Дневник 1919 - 1933 (Прокофьев) - страница 51


10 января

Весь день провёл у телефона в ожидании звонка о свидании с Памом. Звонил сам несколько раз, но Johnson как в воду канул. Вечером рассвирепел и поехал в театр искать Johnson'a. По дороге уговорил себя не сердиться и напомнил слова адвоката: что бы ни случилось - не сердитесь, пусть сердятся другие. Johnson'a нашёл и разговаривал с ним любезно. Там же вскоре появился и Пам, который действительно приехал только к вечеру. Пам (маленький человек с бородкой и брюшком) посмотрел на меня сердитыми глазами, вероятно, за пятнадцать тысяч. Назначили разговор на послезавтра в двенадцать.


11 января

Сегодня опять тихий и медлительный день. Работал над либретто второго акта. Вечером профессор Новаковский говорил, что сведения о нашествии большевиков si Кавказ сильно преувеличены. Хотя я ему не особенно верю, но приятно чуть-чуть убаюкать себя насчёт ужасов, которые могут ожидать маму. А вдруг большевики и не покроют Кавказ?


12 января

В двенадцать часов должно было наконец состояться решительное побоище на -предмет «Трёх апельсинов». Так как я прибыл туда на полчаса раньше, то пошёл гулять по Michigan Avenue, где в витрине я высмотрел чудесный чемодан особенной кожи, покупкой которого я решил отпраздновать заключение нового контракта и получение моей «годовой пенсии» в случае, если всё удастся.

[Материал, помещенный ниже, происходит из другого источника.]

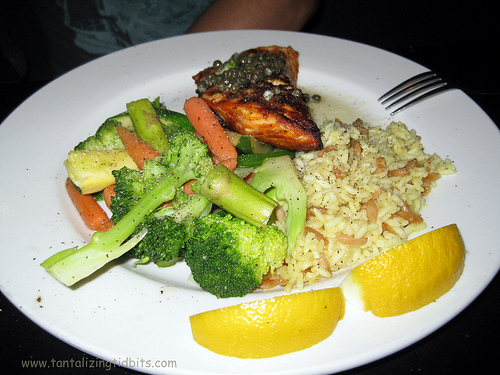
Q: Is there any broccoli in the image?
A: Yes, there is broccoli.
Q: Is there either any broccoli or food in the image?
A: Yes, there is broccoli.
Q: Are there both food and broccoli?
A: Yes, there are both broccoli and food.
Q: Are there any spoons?
A: No, there are no spoons.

Когда ровно в двенадцать я пришёл в офис, то мне пришлось ещё ждать, так как Пам предварительно совещался с Johnson'ом. В полпервого я был приглашён в кабинет и разговор втроём длился два с половиной часа.

Начался он длинной речью Пама. Тут было обо всём: и о просветительском значении Чикагской оперы, и об убытках, которые они несут, и возможностях, которые мне открываются, и о старании как можно лучше дать мою оперу, и о риске, который они несли, принимая неизвестную вещь, и о том, что в этом сезоне они могли бы исполнить, но исполнили бы скверно, а в будущем исполнят хорошо и потому я безусловно выигрываю от того, что они откладывают. Резюме: что хотя они имеют право на пять спектаклей в будущем году по двести долларов, но они готовы предложить мне восемь по двести пятьдесят. Я выслушал всё терпеливо и прилично, кивая головой и давая понять, что очень уважаю их намерения, но, когда дело дошло до жалкого предложения с таким достоинством сообщённого, я не выдержал и засмеялся, хотя и одними уголками губ. Пам, который говорил уже минут двадцать и был уверен, что он меня убеждает, вдруг понял, что всё зря, и сразу осёкся. Тогда я возразил на отдельные пункты, главным образом указывая, как и почему они могли дать оперу в этом сезоне (на что Пам и Johnson, в свою очередь, возражали), а затем сказал, что об их предложении, конечно, не может быть и речи, что я понёс большие потери, которые я уже объяснял Johnson'y и которые я ему сейчас повторю, и что я прошу у них десять тысяч в качестве компенсации. Пам разгорячился, пошёл красными пятнами и вообще с этого момента вёл себя нервно и невежливо. Johnson, наоборот, был всё время скромен и незначителен. Я все два с половиной часа сохранял тон безукоризненно приличный.